The full listing should be written out verbatim, and its images should be dropped.
[[ Records provided open ]]
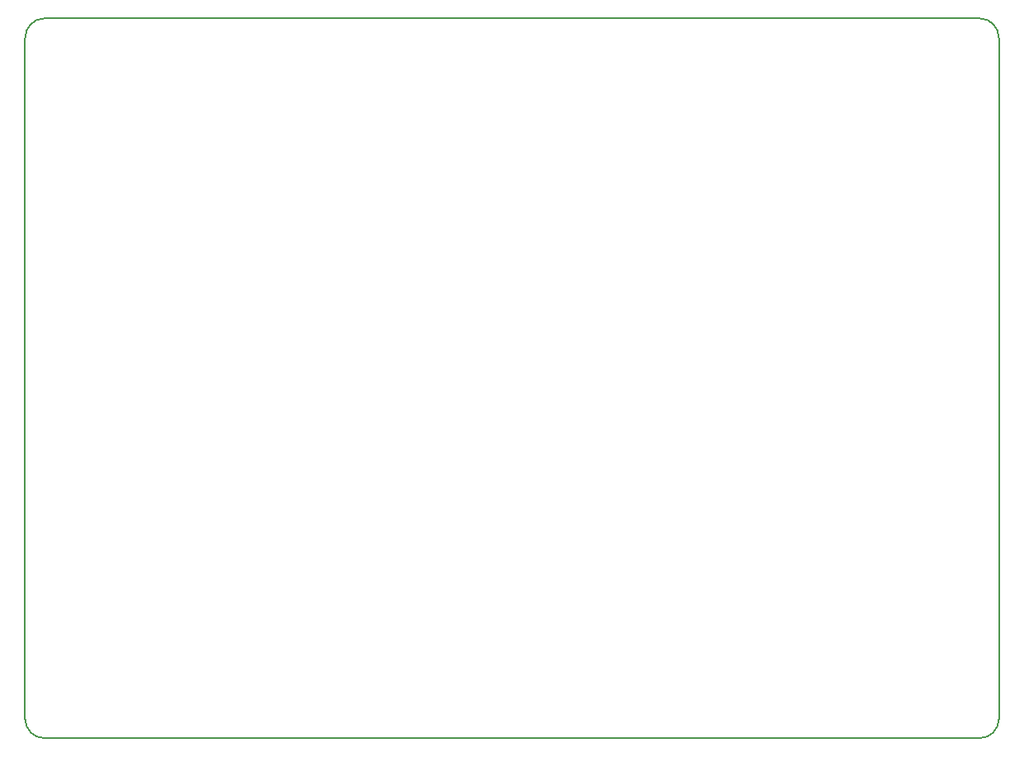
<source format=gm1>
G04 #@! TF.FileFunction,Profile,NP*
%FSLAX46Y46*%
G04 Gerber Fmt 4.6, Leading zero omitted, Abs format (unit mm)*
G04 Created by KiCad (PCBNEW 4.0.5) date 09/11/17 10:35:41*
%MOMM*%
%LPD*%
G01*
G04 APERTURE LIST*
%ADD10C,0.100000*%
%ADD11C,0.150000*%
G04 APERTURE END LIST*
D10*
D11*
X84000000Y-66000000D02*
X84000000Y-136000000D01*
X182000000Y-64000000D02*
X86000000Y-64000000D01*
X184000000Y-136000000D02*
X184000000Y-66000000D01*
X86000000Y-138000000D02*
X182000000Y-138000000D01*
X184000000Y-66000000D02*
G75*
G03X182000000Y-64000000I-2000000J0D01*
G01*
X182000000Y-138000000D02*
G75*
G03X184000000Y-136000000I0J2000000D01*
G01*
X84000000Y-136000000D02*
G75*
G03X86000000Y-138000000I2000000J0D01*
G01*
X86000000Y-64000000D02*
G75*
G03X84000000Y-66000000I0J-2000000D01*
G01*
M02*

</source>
[[ Records provided closed ]]
Finished exercise
<source format=gm1>
G04 #@! TF.FileFunction,Profile,NP*
%FSLAX46Y46*%
G04 Gerber Fmt 4.6, Leading zero omitted, Abs format (unit mm)*
G04 Created by KiCad (PCBNEW 4.0.5) date 09/11/17 10:35:41*
%MOMM*%
%LPD*%
G01*
G04 APERTURE LIST*
%ADD10C,0.100000*%
%ADD11C,0.150000*%
G04 APERTURE END LIST*
D10*
D11*
X84000000Y-66000000D02*
X84000000Y-136000000D01*
X182000000Y-64000000D02*
X86000000Y-64000000D01*
X184000000Y-136000000D02*
X184000000Y-66000000D01*
X86000000Y-138000000D02*
X182000000Y-138000000D01*
X184000000Y-66000000D02*
G75*
G03X182000000Y-64000000I-2000000J0D01*
G01*
X182000000Y-138000000D02*
G75*
G03X184000000Y-136000000I0J2000000D01*
G01*
X84000000Y-136000000D02*
G75*
G03X86000000Y-138000000I2000000J0D01*
G01*
X86000000Y-64000000D02*
G75*
G03X84000000Y-66000000I0J-2000000D01*
G01*
M02*

</source>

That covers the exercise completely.